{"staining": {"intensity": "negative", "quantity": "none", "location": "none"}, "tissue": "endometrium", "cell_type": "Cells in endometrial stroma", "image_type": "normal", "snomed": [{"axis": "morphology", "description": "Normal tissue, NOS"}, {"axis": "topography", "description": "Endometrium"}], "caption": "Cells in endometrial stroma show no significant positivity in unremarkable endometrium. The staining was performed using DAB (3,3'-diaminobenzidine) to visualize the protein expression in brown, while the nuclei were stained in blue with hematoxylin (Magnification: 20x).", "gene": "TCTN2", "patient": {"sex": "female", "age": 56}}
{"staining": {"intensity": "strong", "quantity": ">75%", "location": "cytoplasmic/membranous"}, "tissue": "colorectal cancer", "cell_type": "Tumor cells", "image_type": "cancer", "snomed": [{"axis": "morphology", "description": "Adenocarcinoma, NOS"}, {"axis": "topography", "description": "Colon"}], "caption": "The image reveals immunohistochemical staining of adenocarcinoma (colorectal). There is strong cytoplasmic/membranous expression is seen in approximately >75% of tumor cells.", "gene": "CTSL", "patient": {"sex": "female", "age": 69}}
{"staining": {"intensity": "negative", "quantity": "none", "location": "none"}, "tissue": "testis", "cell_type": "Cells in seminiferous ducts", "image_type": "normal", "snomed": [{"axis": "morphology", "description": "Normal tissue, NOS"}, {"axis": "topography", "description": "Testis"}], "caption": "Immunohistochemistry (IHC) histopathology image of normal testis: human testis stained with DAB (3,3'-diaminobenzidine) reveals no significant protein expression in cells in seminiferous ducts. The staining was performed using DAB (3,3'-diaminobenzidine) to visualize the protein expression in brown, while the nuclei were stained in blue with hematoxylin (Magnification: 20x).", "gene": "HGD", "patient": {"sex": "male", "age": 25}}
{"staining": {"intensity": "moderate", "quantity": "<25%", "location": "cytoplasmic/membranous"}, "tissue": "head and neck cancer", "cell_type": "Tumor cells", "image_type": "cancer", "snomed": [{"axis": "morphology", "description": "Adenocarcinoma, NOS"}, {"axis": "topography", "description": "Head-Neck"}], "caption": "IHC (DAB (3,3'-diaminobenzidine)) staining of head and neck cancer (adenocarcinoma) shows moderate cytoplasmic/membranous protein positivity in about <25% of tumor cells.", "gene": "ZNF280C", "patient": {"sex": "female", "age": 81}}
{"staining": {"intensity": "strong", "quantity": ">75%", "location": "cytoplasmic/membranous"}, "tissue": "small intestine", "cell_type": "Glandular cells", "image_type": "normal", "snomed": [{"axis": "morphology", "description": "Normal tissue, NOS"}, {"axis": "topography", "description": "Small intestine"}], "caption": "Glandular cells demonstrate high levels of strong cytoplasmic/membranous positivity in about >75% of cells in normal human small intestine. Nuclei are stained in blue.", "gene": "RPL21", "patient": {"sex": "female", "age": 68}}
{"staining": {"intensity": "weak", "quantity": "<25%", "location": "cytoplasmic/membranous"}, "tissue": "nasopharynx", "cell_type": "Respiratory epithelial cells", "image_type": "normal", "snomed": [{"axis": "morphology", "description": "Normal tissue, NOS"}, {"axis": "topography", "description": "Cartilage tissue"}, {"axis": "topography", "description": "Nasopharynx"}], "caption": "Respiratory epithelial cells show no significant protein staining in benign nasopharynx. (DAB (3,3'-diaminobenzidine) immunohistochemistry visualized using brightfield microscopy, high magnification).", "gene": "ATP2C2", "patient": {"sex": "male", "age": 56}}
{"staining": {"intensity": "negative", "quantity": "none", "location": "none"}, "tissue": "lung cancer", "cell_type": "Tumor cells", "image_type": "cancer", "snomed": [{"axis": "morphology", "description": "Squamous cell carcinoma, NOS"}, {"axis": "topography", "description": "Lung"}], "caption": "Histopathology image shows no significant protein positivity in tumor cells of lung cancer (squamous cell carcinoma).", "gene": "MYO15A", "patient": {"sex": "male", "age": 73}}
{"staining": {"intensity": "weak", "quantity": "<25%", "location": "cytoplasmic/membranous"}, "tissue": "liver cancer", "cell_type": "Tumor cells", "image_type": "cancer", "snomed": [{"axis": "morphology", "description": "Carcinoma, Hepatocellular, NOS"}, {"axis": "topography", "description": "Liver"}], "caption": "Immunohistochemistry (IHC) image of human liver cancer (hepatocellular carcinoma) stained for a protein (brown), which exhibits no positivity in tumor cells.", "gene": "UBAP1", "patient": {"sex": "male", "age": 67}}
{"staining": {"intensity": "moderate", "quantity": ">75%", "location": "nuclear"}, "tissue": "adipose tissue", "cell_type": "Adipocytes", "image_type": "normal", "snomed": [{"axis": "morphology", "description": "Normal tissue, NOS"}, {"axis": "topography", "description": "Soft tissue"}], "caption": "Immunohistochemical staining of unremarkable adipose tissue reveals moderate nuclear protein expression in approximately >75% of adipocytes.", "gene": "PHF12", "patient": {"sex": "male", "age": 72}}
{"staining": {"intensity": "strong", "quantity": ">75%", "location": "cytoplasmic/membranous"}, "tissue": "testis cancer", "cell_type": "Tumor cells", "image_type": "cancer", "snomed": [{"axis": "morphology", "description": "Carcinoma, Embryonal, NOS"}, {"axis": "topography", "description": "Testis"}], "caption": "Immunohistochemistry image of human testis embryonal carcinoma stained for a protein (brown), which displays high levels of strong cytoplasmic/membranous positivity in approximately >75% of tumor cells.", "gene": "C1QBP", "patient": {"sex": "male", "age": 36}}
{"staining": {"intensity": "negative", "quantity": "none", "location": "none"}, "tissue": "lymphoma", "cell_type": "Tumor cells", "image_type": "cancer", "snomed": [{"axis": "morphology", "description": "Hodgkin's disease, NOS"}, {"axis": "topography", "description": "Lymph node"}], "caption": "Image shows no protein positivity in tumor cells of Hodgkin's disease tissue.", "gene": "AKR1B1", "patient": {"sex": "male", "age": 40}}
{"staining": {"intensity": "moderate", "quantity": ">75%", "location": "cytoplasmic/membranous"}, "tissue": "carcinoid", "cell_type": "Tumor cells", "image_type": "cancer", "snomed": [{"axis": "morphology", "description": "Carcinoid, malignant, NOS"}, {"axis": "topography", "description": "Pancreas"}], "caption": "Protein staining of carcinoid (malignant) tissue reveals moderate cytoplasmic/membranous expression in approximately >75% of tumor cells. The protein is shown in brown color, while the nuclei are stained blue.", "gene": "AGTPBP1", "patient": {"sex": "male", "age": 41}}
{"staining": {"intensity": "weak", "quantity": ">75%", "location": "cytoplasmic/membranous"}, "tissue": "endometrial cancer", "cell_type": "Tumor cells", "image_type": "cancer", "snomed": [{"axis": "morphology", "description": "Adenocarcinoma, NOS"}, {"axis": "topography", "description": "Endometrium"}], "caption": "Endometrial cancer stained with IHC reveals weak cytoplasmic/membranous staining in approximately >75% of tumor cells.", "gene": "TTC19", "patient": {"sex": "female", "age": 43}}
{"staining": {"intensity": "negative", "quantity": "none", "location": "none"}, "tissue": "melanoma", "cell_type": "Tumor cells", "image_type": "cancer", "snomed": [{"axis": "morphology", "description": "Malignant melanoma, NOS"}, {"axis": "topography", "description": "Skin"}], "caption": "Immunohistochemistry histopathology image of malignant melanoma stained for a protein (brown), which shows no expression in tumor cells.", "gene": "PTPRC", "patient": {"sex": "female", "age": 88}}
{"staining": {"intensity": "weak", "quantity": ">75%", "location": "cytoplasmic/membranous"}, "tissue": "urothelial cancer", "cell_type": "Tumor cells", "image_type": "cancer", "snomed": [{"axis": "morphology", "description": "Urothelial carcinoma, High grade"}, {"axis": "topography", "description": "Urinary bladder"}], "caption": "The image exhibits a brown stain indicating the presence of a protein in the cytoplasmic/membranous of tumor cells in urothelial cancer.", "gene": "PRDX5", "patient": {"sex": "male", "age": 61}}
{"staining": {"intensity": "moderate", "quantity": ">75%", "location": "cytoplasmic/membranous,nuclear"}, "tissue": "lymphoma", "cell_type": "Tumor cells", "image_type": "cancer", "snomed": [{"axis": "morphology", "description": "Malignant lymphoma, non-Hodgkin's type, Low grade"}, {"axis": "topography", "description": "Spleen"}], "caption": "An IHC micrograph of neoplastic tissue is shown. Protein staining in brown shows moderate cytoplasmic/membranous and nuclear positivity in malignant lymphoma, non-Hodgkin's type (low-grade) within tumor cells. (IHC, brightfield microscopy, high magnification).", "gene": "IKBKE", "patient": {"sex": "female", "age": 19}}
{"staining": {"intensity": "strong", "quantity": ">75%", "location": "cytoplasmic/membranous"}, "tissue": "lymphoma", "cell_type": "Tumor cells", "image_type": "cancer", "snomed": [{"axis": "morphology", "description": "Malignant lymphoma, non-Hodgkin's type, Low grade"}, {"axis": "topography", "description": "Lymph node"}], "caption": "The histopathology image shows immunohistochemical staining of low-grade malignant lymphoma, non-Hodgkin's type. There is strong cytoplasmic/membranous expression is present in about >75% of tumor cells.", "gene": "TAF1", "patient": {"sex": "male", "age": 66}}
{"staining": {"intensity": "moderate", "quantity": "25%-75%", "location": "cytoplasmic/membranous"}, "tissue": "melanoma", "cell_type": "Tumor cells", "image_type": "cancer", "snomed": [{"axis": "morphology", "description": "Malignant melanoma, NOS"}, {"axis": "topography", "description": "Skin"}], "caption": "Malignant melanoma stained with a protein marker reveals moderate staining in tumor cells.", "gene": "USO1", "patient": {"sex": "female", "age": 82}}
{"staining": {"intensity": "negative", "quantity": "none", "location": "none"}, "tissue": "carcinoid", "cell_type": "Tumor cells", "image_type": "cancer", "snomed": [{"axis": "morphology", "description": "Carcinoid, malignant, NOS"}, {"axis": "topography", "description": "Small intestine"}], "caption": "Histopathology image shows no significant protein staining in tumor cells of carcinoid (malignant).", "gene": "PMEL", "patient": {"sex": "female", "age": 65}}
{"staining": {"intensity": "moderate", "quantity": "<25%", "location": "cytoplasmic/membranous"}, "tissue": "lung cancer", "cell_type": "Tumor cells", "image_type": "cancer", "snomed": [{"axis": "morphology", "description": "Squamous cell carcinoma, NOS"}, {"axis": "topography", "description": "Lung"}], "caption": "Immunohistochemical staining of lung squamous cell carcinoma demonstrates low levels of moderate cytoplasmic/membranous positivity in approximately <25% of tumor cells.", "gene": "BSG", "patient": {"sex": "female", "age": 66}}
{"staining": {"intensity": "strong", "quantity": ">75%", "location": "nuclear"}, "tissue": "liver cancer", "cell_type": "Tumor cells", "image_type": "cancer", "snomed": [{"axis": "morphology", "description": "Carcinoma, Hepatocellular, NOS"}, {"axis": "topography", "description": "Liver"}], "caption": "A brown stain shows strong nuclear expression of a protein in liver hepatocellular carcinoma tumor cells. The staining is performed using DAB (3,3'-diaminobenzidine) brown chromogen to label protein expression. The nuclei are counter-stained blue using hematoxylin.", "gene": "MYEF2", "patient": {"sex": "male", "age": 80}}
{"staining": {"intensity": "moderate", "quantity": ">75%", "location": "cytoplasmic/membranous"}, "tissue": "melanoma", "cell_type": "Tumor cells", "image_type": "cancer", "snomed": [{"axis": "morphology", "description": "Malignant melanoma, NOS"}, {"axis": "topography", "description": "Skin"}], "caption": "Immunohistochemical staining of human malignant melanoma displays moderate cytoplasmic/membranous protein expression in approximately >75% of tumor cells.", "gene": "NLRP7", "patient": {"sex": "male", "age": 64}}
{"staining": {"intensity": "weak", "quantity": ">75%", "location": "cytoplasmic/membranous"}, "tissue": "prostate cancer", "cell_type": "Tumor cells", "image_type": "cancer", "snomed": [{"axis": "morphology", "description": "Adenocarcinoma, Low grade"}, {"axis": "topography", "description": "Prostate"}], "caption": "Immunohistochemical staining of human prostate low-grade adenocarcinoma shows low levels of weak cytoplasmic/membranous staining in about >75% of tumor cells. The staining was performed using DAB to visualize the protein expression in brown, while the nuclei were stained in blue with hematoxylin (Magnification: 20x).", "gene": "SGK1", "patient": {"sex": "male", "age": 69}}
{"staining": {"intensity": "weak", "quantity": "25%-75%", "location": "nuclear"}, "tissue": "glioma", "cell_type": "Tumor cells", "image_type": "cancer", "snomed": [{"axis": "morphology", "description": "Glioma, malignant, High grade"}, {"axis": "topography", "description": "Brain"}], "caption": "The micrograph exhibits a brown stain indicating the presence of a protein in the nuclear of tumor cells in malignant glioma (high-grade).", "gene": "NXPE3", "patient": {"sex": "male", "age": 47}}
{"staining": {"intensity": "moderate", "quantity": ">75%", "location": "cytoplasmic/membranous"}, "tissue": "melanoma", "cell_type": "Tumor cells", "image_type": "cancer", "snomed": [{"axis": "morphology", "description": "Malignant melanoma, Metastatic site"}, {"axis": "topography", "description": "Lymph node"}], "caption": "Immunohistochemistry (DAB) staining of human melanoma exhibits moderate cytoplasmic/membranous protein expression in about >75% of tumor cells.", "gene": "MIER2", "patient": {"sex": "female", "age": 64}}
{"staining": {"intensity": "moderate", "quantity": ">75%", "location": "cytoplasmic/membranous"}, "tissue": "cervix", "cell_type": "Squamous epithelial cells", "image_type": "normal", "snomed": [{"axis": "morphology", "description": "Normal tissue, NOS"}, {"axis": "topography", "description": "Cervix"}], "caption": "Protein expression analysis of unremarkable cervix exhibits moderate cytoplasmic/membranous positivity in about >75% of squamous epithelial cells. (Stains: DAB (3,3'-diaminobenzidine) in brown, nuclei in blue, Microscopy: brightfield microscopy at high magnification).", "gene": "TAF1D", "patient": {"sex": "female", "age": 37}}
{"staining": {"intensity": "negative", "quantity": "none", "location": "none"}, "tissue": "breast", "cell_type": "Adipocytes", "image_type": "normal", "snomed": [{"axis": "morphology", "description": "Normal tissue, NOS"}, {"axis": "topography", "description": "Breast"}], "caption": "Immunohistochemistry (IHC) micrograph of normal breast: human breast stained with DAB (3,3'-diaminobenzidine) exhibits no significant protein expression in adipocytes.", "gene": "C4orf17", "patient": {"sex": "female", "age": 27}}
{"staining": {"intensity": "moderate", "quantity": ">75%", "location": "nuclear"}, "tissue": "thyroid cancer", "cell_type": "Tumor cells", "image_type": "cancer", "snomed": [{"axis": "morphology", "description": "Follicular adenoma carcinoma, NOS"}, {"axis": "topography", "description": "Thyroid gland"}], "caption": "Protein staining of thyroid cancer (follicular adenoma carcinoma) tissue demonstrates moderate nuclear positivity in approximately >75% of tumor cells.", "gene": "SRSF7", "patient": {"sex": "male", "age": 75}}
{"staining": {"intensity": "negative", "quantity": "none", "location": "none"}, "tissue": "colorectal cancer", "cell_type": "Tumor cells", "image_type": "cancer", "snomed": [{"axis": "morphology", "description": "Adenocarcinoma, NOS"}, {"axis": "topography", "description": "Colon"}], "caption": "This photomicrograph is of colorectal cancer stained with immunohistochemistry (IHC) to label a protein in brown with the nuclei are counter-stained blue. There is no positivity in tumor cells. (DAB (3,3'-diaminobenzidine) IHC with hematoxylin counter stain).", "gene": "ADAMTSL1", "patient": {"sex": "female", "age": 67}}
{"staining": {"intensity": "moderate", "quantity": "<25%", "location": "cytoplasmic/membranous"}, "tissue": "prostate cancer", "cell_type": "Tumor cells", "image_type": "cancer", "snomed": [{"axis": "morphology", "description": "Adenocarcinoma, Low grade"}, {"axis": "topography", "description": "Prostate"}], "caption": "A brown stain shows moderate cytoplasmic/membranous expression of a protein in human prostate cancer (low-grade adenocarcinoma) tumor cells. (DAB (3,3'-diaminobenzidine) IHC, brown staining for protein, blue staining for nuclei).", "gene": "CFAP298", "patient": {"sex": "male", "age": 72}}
+ + +
[Exercise details] Give back the records word for word. Start at the first line, end at the line containing "image reveals immunohistochemical", and include both.

[Answer area]
{"staining": {"intensity": "negative", "quantity": "none", "location": "none"}, "tissue": "endometrium", "cell_type": "Cells in endometrial stroma", "image_type": "normal", "snomed": [{"axis": "morphology", "description": "Normal tissue, NOS"}, {"axis": "topography", "description": "Endometrium"}], "caption": "Cells in endometrial stroma show no significant positivity in unremarkable endometrium. The staining was performed using DAB (3,3'-diaminobenzidine) to visualize the protein expression in brown, while the nuclei were stained in blue with hematoxylin (Magnification: 20x).", "gene": "TCTN2", "patient": {"sex": "female", "age": 56}}
{"staining": {"intensity": "strong", "quantity": ">75%", "location": "cytoplasmic/membranous"}, "tissue": "colorectal cancer", "cell_type": "Tumor cells", "image_type": "cancer", "snomed": [{"axis": "morphology", "description": "Adenocarcinoma, NOS"}, {"axis": "topography", "description": "Colon"}], "caption": "The image reveals immunohistochemical staining of adenocarcinoma (colorectal). There is strong cytoplasmic/membranous expression is seen in approximately >75% of tumor cells.", "gene": "CTSL", "patient": {"sex": "female", "age": 69}}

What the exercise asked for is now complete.